Look below for the line holding "left knee: (135, 129)" and the line holding "right eye: (773, 377)". Transcribe exactly those lines and all lines between them, nothing more.

======== DATA TO EXAMINE ========

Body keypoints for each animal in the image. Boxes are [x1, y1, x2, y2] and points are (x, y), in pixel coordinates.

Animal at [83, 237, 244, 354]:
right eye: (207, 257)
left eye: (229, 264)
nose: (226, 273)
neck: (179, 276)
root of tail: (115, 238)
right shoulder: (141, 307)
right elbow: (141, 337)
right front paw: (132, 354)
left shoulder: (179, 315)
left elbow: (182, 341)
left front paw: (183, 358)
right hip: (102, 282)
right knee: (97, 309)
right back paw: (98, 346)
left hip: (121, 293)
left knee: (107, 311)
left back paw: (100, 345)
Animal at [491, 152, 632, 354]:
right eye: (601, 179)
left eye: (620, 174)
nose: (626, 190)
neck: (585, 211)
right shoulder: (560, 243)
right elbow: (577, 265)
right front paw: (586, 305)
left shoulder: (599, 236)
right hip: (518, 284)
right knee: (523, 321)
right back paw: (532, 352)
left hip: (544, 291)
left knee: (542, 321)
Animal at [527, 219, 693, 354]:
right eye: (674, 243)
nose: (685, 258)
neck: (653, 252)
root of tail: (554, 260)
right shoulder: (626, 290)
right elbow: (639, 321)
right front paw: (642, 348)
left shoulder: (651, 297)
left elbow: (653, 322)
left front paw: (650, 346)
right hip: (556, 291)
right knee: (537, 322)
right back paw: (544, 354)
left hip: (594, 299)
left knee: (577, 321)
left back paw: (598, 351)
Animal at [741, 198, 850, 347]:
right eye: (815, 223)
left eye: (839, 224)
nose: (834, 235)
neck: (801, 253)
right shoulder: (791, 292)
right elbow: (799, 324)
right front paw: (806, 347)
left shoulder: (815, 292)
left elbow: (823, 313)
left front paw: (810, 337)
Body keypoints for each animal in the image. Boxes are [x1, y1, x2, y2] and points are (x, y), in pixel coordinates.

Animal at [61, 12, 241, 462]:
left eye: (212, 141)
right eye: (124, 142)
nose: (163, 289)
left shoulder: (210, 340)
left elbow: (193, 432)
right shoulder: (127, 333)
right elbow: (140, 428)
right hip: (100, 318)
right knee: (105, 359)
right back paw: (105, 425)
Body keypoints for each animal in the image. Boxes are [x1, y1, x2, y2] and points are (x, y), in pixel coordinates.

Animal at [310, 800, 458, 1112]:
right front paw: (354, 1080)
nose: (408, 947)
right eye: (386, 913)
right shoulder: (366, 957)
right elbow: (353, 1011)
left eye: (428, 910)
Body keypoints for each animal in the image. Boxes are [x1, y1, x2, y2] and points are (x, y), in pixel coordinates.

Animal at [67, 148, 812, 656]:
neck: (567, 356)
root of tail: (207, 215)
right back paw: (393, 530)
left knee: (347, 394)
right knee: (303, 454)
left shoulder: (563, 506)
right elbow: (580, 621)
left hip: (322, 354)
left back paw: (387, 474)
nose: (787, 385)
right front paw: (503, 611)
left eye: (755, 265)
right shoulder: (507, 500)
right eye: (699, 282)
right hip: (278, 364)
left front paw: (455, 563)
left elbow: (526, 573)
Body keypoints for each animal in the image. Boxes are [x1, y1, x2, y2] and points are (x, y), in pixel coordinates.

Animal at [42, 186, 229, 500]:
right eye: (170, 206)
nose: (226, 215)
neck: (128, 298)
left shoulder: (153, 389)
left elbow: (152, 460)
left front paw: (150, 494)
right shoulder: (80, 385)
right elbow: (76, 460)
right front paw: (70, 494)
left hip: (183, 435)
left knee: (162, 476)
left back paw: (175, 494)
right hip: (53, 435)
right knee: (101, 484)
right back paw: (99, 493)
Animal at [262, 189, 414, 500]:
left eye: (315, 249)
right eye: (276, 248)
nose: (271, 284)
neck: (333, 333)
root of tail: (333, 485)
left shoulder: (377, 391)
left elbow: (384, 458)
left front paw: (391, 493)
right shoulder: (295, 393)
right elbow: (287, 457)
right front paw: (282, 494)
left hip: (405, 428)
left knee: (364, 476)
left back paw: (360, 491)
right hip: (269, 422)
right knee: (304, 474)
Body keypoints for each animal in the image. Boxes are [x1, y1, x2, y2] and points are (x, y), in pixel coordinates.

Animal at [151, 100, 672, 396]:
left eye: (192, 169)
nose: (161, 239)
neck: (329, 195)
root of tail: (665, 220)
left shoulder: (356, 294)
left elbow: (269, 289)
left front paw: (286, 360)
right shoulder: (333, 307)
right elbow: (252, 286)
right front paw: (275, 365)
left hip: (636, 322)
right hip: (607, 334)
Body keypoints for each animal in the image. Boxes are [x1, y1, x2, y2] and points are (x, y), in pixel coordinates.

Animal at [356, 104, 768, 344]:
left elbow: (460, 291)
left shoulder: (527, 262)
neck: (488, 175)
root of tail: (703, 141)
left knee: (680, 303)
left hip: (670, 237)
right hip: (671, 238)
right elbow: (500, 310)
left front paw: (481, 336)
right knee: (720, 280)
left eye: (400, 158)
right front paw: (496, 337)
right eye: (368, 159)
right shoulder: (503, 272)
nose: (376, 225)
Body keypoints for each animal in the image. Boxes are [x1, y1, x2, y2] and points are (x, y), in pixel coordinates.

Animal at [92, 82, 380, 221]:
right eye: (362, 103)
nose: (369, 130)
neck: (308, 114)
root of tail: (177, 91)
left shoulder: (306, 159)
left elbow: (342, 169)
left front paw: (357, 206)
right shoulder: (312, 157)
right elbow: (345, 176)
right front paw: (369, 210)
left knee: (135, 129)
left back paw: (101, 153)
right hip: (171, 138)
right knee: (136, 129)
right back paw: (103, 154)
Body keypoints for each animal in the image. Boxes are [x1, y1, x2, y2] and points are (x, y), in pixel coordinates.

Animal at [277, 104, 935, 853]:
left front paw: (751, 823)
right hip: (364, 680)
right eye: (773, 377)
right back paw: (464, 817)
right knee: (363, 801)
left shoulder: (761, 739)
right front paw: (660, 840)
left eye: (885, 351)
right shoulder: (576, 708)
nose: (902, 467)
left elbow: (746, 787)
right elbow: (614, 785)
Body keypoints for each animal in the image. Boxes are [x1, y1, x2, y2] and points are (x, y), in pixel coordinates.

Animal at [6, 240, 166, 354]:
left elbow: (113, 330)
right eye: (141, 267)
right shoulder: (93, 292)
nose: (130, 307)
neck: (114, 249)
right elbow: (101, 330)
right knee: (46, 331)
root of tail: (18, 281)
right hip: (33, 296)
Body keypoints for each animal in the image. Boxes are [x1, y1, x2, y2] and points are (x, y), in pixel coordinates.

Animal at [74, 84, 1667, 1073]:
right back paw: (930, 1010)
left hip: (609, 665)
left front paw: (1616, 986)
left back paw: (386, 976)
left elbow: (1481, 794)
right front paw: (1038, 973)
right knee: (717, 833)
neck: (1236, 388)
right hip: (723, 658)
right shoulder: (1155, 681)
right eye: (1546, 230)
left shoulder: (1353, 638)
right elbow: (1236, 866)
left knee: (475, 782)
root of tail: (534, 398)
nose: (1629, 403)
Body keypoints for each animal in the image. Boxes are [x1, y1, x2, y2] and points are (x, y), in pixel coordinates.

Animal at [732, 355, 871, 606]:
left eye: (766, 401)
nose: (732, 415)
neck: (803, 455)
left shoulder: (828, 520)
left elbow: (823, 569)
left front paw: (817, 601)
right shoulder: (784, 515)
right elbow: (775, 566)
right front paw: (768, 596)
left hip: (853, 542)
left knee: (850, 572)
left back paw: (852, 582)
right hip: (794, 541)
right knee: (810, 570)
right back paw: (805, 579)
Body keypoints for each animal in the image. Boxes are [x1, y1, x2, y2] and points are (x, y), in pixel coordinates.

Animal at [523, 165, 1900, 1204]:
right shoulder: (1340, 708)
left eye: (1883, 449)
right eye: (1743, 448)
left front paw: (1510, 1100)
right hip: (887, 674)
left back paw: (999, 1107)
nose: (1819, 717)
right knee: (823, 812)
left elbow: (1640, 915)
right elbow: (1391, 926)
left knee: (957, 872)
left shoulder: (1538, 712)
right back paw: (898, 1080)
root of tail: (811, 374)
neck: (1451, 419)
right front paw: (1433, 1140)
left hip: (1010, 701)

========

WRITTEN ANSWER:
left knee: (135, 129)
left back paw: (101, 153)
right hip: (171, 138)
right knee: (136, 129)
right back paw: (103, 154)
Body keypoints for each animal in the image. Boxes are [x1, y1, x2, y2] and points are (x, y), in pixel coordinates.

Animal at [277, 104, 935, 853]:
left front paw: (751, 823)
right hip: (364, 680)
right eye: (773, 377)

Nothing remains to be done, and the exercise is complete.